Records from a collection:
*** Block opens ***
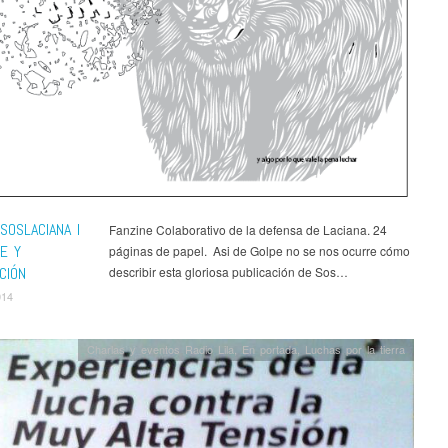
SOSLACIANA I
Fanzine Colaborativo de la defensa de Laciana. 24
E Y
páginas de papel. Asi de Golpe no se nos ocurre cómo
CIÓN
describir esta gloriosa publicación de Sos…
014
Charlas y eventos Radio Lila
,
En portada
,
Luchas por la tierra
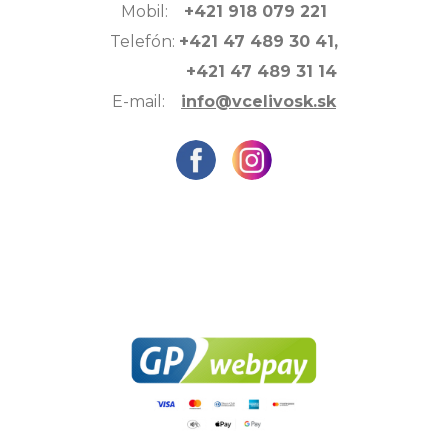
Mobil:
+421 918 079 221
Telefón:
+421 47 489 30 41,
+421 47 489 31 14
E-mail:
info@vcelivosk.sk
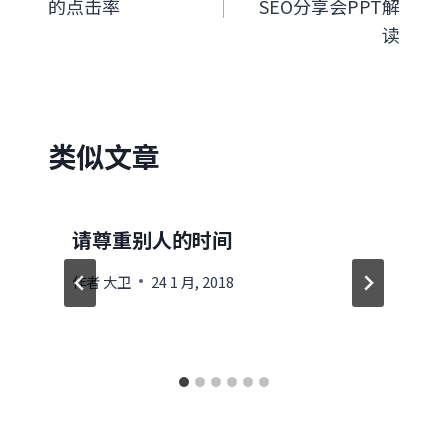
的点击率
SEO分享会PPT解
导
读
航
类似文章
请尊重别人的时间
作者
大卫
24 1 月, 2018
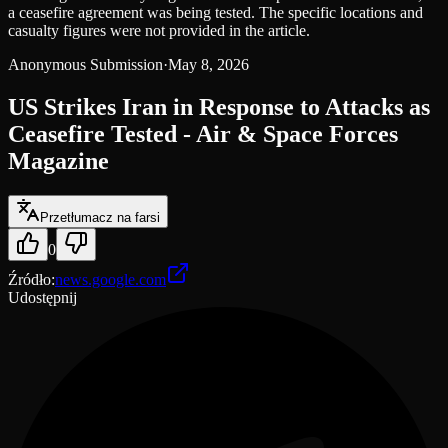
a ceasefire agreement was being tested. The specific locations and
casualty figures were not provided in the article.
Anonymous Submission
·
May 8, 2026
US Strikes Iran in Response to Attacks as
Ceasefire Tested - Air & Space Forces
Magazine
Przetłumacz na farsi
0
Źródło
:
news.google.com
Udostępnij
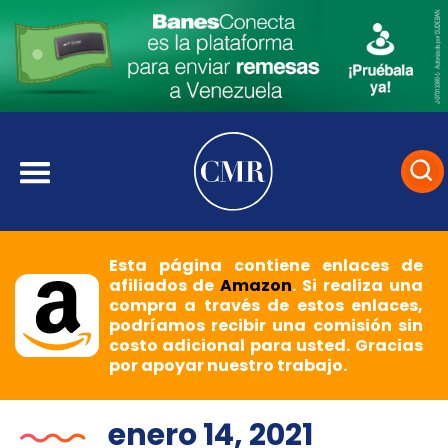
Esta página contiene enlaces de
afiliados de
Amazon
. Si realiza una
compra a través de estos enlaces,
podríamos recibir una comisión sin
costo adicional para usted. Gracias
por apoyar nuestro trabajo.
enero 14, 2021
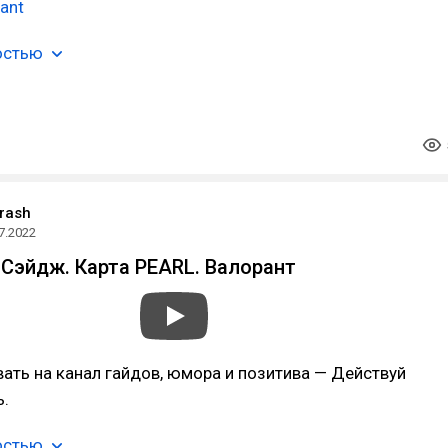
ant
остью
rash
7.2022
 Сэйдж. Карта PEARL. Валорант
ть на канал гайдов, юмора и позитива — Действуй
ь.
остью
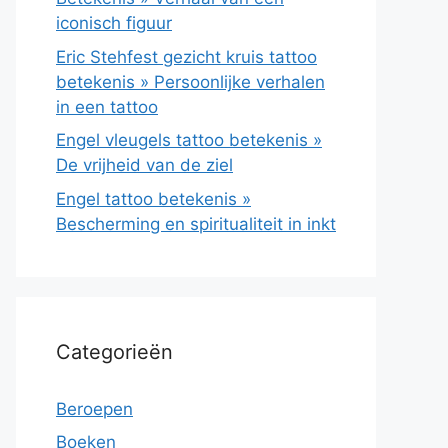
iconisch figuur
Eric Stehfest gezicht kruis tattoo
betekenis » Persoonlijke verhalen
in een tattoo
Engel vleugels tattoo betekenis »
De vrijheid van de ziel
Engel tattoo betekenis »
Bescherming en spiritualiteit in inkt
Categorieën
Beroepen
Boeken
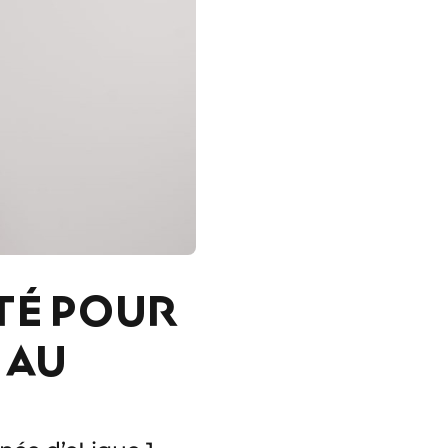
UTÉ POUR
 AU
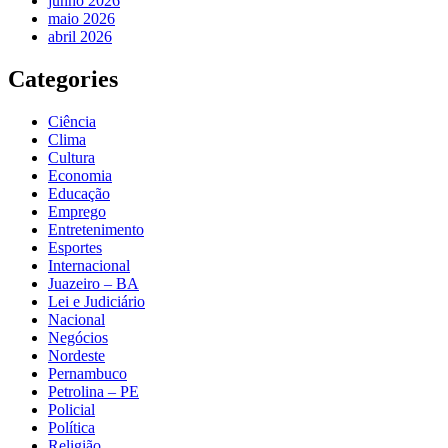
junho 2026
maio 2026
abril 2026
Categories
Ciência
Clima
Cultura
Economia
Educação
Emprego
Entretenimento
Esportes
Internacional
Juazeiro – BA
Lei e Judiciário
Nacional
Negócios
Nordeste
Pernambuco
Petrolina – PE
Policial
Política
Religião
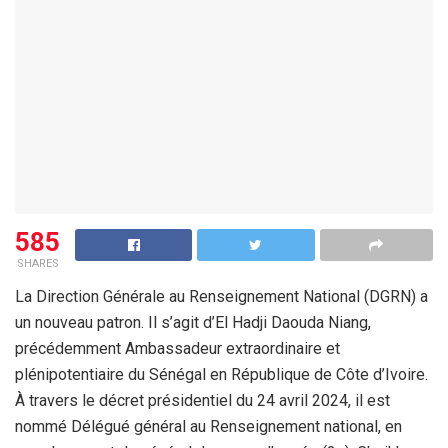
585
SHARES
La Direction Générale au Renseignement National (DGRN) a
un nouveau patron. Il s’agit d’El Hadji Daouda Niang,
précédemment Ambassadeur extraordinaire et
plénipotentiaire du Sénégal en République de Côte d’Ivoire.
À travers le décret présidentiel du 24 avril 2024, il est
nommé Délégué général au Renseignement national, en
*** Block closes ***
* [What you should do]: Copy the text of every record above word for word, and leave the pictures out of your answer.

* [Result]:
SOSLACIANA I
Fanzine Colaborativo de la defensa de Laciana. 24
E Y
páginas de papel. Asi de Golpe no se nos ocurre cómo
CIÓN
describir esta gloriosa publicación de Sos…
014
Charlas y eventos Radio Lila
,
En portada
,
Luchas por la tierra
Mobil:
+421 918 079 221
Telefón:
+421 47 489 30 41,
+421 47 489 31 14
E-mail:
info@vcelivosk.sk
的点击率
SEO分享会PPT解
导
读
航
类似文章
请尊重别人的时间
作者
大卫
24 1 月, 2018
a ceasefire agreement was being tested. The specific locations and
casualty figures were not provided in the article.
Anonymous Submission
·
May 8, 2026
US Strikes Iran in Response to Attacks as
Ceasefire Tested - Air & Space Forces
Magazine
Przetłumacz na farsi
0
Źródło
:
news.google.com
Udostępnij
Esta página contiene enlaces de
afiliados de
Amazon
. Si realiza una
compra a través de estos enlaces,
podríamos recibir una comisión sin
costo adicional para usted. Gracias
por apoyar nuestro trabajo.
enero 14, 2021
ant
остью
rash
7.2022
 Сэйдж. Карта PEARL. Валорант
ть на канал гайдов, юмора и позитива — Действуй
ь.
остью
iconisch figuur
Eric Stehfest gezicht kruis tattoo
betekenis » Persoonlijke verhalen
in een tattoo
Engel vleugels tattoo betekenis »
De vrijheid van de ziel
Engel tattoo betekenis »
Bescherming en spiritualiteit in inkt
Categorieën
Beroepen
Boeken
UTÉ POUR
 AU
junho 2026
maio 2026
abril 2026
Categories
Ciência
Clima
Cultura
Economia
Educação
Emprego
Entretenimento
Esportes
Internacional
Juazeiro – BA
Lei e Judiciário
Nacional
Negócios
Nordeste
Pernambuco
Petrolina – PE
Policial
Política
Religião
585
SHARES
La Direction Générale au Renseignement National (DGRN) a
un nouveau patron. Il s’agit d’El Hadji Daouda Niang,
précédemment Ambassadeur extraordinaire et
plénipotentiaire du Sénégal en République de Côte d’Ivoire.
À travers le décret présidentiel du 24 avril 2024, il est
nommé Délégué général au Renseignement national, en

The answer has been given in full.